> **Your goal**:
Each line below that holds the word "lahko" counts once. Say how many such lines there are, and no more.

(Saved entries)
————

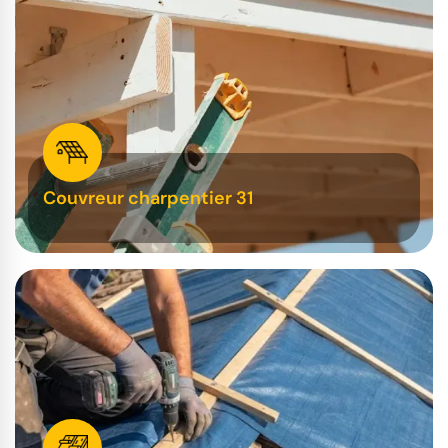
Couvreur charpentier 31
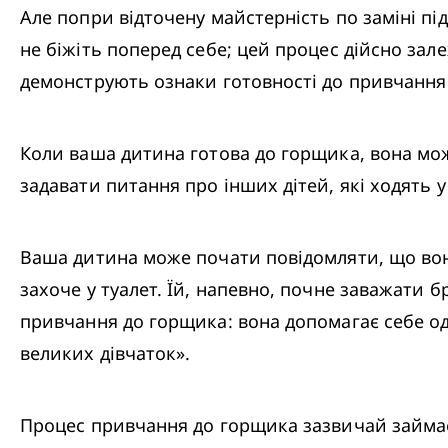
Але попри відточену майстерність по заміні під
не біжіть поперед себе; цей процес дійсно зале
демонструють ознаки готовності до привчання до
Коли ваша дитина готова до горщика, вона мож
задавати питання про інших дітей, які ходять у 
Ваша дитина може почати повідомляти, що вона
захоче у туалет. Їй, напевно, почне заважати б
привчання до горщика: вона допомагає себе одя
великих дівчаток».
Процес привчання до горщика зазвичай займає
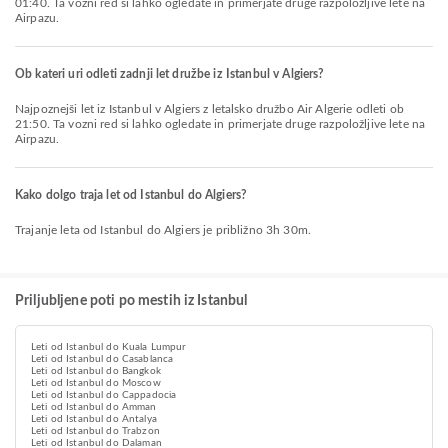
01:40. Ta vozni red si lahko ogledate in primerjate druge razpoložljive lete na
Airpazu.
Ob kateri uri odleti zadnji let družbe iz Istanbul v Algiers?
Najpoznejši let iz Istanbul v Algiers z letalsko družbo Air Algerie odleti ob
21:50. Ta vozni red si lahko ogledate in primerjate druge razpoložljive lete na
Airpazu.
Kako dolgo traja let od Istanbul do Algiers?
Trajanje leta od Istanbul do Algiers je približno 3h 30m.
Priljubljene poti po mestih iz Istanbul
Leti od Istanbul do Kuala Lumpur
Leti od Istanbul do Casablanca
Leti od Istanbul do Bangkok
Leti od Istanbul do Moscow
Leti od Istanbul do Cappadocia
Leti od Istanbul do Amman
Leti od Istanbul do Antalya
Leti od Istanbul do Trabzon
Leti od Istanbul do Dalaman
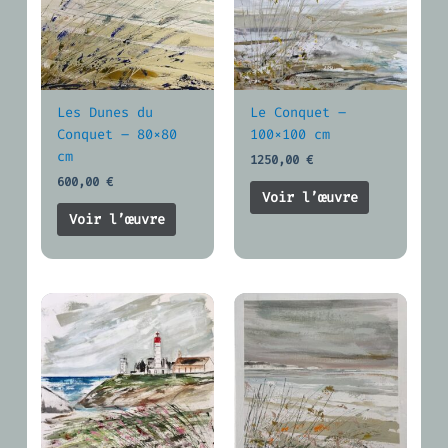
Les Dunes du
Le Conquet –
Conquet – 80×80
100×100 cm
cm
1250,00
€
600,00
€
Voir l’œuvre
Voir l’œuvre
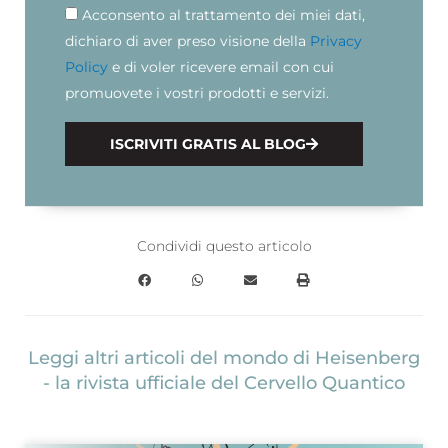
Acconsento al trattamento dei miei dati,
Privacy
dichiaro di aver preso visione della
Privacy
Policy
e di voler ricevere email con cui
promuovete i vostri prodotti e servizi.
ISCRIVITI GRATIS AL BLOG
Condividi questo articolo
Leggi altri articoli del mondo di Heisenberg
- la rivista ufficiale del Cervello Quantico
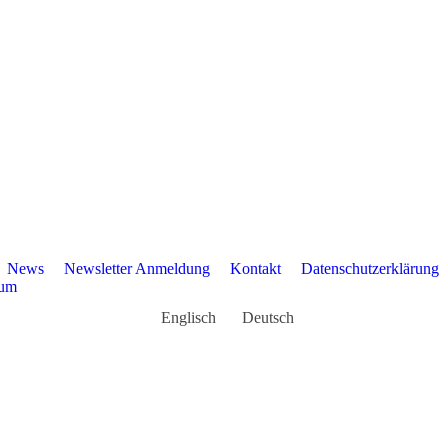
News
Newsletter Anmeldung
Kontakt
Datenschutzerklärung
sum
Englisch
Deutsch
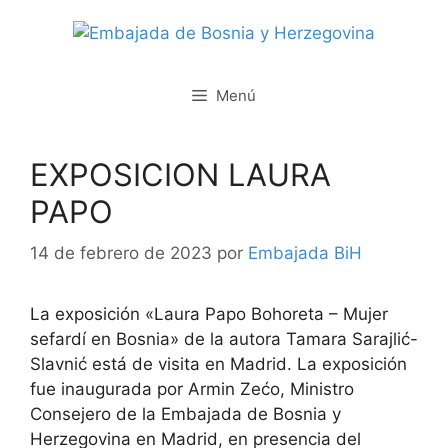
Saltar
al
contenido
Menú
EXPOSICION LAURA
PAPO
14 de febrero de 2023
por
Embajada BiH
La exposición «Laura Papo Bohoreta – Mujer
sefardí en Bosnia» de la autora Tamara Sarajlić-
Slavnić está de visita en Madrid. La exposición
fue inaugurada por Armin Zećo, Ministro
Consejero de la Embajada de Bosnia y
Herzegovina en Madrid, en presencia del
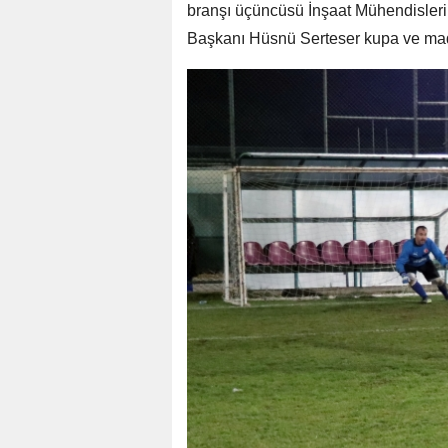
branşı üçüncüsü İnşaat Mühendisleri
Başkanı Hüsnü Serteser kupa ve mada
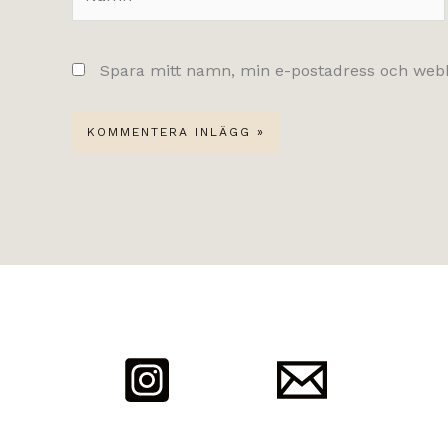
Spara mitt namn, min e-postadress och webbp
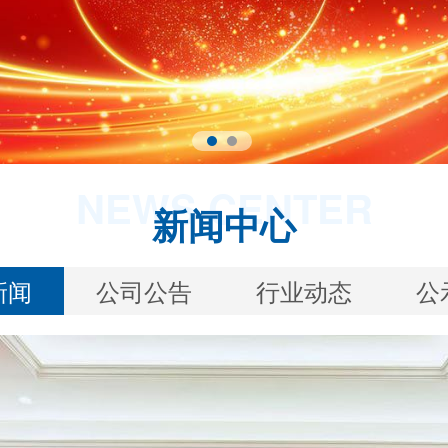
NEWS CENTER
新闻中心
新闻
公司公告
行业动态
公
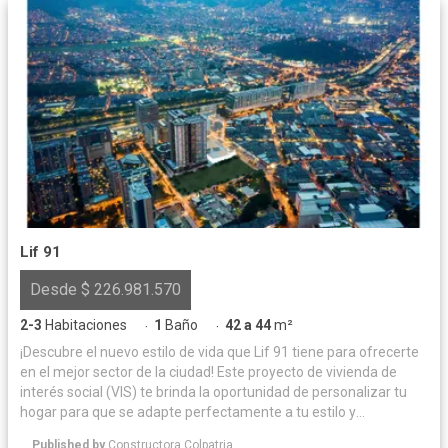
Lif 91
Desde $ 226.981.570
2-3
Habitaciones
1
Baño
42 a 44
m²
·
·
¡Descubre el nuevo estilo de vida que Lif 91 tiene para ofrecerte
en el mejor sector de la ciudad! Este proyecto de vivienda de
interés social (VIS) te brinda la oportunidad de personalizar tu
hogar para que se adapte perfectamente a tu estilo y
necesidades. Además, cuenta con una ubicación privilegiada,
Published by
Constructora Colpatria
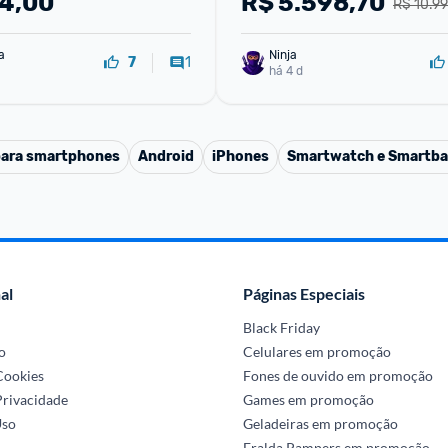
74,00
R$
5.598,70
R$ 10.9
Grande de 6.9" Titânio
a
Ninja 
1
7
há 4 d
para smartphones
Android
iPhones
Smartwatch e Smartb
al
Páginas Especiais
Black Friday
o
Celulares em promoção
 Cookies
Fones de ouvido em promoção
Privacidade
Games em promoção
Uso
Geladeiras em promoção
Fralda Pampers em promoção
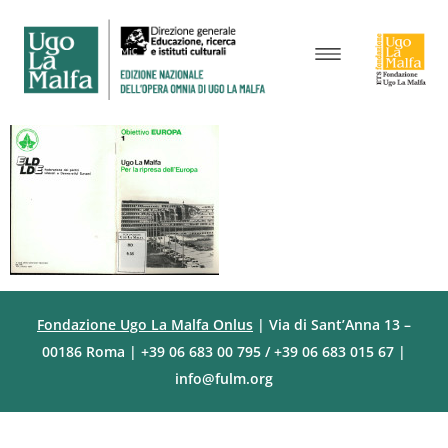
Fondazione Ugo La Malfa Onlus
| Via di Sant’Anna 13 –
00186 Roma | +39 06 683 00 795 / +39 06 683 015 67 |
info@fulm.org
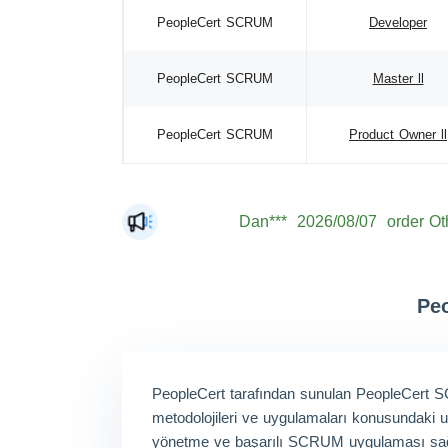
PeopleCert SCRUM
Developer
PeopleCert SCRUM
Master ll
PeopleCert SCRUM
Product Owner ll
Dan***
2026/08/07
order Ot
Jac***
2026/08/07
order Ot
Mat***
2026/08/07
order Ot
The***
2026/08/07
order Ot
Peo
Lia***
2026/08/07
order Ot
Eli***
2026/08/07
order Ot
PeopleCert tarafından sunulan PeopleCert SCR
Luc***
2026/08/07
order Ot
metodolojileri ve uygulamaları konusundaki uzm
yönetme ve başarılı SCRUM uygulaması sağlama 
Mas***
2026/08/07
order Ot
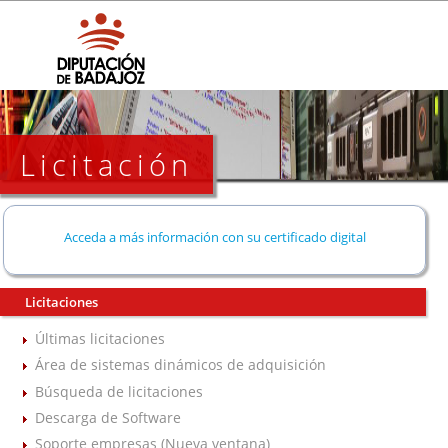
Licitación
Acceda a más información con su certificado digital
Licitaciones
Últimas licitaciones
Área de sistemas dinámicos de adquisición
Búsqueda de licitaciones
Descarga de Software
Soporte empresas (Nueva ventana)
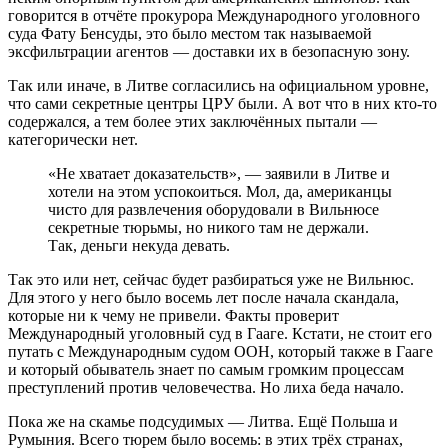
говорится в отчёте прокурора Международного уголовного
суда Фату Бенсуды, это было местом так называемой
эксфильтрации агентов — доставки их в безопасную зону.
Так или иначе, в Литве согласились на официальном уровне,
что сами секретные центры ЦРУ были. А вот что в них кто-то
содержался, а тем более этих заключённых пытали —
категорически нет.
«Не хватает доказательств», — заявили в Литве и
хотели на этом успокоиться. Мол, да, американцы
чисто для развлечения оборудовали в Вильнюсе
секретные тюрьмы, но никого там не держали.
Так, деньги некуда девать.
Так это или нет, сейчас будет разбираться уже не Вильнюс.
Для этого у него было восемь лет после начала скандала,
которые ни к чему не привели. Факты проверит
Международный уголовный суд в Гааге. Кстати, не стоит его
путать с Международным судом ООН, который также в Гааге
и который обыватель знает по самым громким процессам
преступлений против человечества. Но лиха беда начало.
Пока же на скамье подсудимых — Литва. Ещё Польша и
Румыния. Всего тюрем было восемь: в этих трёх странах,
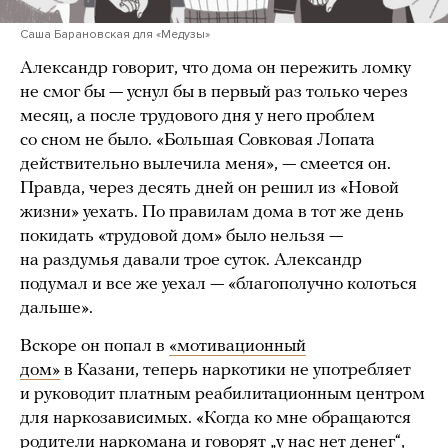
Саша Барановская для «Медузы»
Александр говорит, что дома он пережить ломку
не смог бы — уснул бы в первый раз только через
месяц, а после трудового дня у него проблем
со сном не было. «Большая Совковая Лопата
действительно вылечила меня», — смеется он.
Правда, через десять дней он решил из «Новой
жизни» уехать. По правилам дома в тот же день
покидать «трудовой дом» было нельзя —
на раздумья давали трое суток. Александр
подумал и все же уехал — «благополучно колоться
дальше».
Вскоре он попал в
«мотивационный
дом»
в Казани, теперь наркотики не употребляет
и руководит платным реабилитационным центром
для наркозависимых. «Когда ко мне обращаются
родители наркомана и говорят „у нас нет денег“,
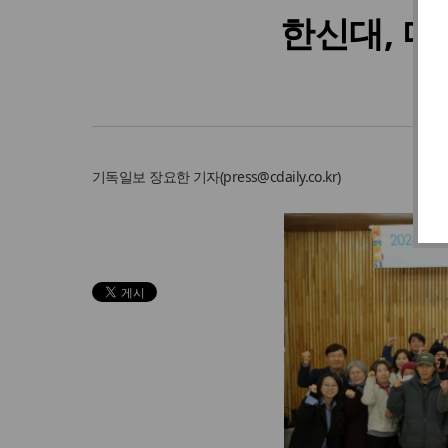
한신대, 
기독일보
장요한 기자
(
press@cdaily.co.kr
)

————

> **Your response**:
2